I sindacati hanno mostrato un certo interesse per questo genere di rinnovo, che significherebbe l’addio agli aumenti a ‘pioggia’. Ma non tutti, ad iniziare dalla Flc-Cgil, che vorrebbe un minimo di incremento stipendiale generalizzato. Dello stesso avviso si dice l’Anief, che replica con immediatezza alle parole del Ministro. Secondo il sindacato siciliano sarebbe un’operazione incauta rinnovare il contratto “se prima non si adegua lo stipendio del personale scolastico all’inflazione e alla media dei Paesi Ocse. Inoltre, il Ministro dovrebbe sapere che tra meno di un anno è previsto il rinnovo delle Rsu della Scuola e rinnovare il contratto a pochi mesi da questo evento sarebbe davvero ingiusto”.
“Non sarebbe corretto – spiega Marcello Pacifico, presidente Anief e segretario organizzativo Confedir – nei confronti di un milione di lavoratori per i quali le norme comunitarie prevedono il diritto alla consultazione e all’informazione anche su questi temi così rilevanti per i lavoratori e la loro vita, ma in Italia non si applica perché è sostituito dai rappresentanti di quei sindacati rappresentativi che sono stati complici della politica di sgonfiamento degli stipendi del personale scolastico”.

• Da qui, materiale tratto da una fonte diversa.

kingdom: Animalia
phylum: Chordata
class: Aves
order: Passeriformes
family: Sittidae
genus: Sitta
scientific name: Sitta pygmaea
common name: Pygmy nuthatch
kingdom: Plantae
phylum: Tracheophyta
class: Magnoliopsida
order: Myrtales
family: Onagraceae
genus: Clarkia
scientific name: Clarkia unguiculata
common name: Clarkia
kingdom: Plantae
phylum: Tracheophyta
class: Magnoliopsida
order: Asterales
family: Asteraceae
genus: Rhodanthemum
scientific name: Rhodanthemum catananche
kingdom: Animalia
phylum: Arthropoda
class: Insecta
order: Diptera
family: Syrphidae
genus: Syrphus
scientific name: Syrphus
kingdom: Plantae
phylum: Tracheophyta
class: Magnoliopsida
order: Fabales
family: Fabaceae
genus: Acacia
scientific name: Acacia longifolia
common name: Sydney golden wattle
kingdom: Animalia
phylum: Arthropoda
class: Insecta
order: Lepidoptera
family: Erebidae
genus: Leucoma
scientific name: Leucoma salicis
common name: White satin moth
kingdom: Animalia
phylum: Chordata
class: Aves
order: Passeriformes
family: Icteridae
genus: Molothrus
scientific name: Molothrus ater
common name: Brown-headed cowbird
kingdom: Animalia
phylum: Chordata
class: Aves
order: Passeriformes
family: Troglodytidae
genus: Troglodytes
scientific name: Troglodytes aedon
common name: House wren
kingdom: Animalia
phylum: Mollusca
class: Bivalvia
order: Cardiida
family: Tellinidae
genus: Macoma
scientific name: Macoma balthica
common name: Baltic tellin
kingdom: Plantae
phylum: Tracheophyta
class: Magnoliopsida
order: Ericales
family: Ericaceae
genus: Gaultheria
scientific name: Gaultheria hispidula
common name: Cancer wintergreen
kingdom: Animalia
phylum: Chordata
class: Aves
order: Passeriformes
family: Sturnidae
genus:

Per Pacifico, quindi, non si può parlare di merito se non si cambia la norma, il decreto Brunetta 150/09, che blocca gli aumenti al comparto tramite le Leggi Finanziarie e permette di finanziare gli incrementi solo attraverso i risparmi di comparto. È intollerabile che un’insegnante debba arrivare alle soglie della pensione con uno stipendio inferiore rispetto ad un collega dell’area Ocde addirittura di 600 euro. Dovremmo prendere l’esempio dall’estero, come a New York, dove proprio in questi giorni l’amministrazione ha dato il via libera ad aumenti in favore dei docenti pari al 18% in nove anni e al finanziamento di 3,4 miliardi di arretrati. E ciò malgrado – conclude il sindacalista – siano previsti per quest’anno ben due miliardi di dollari di ‘buco’. Altro che ‘pizze’ da 80 euro”.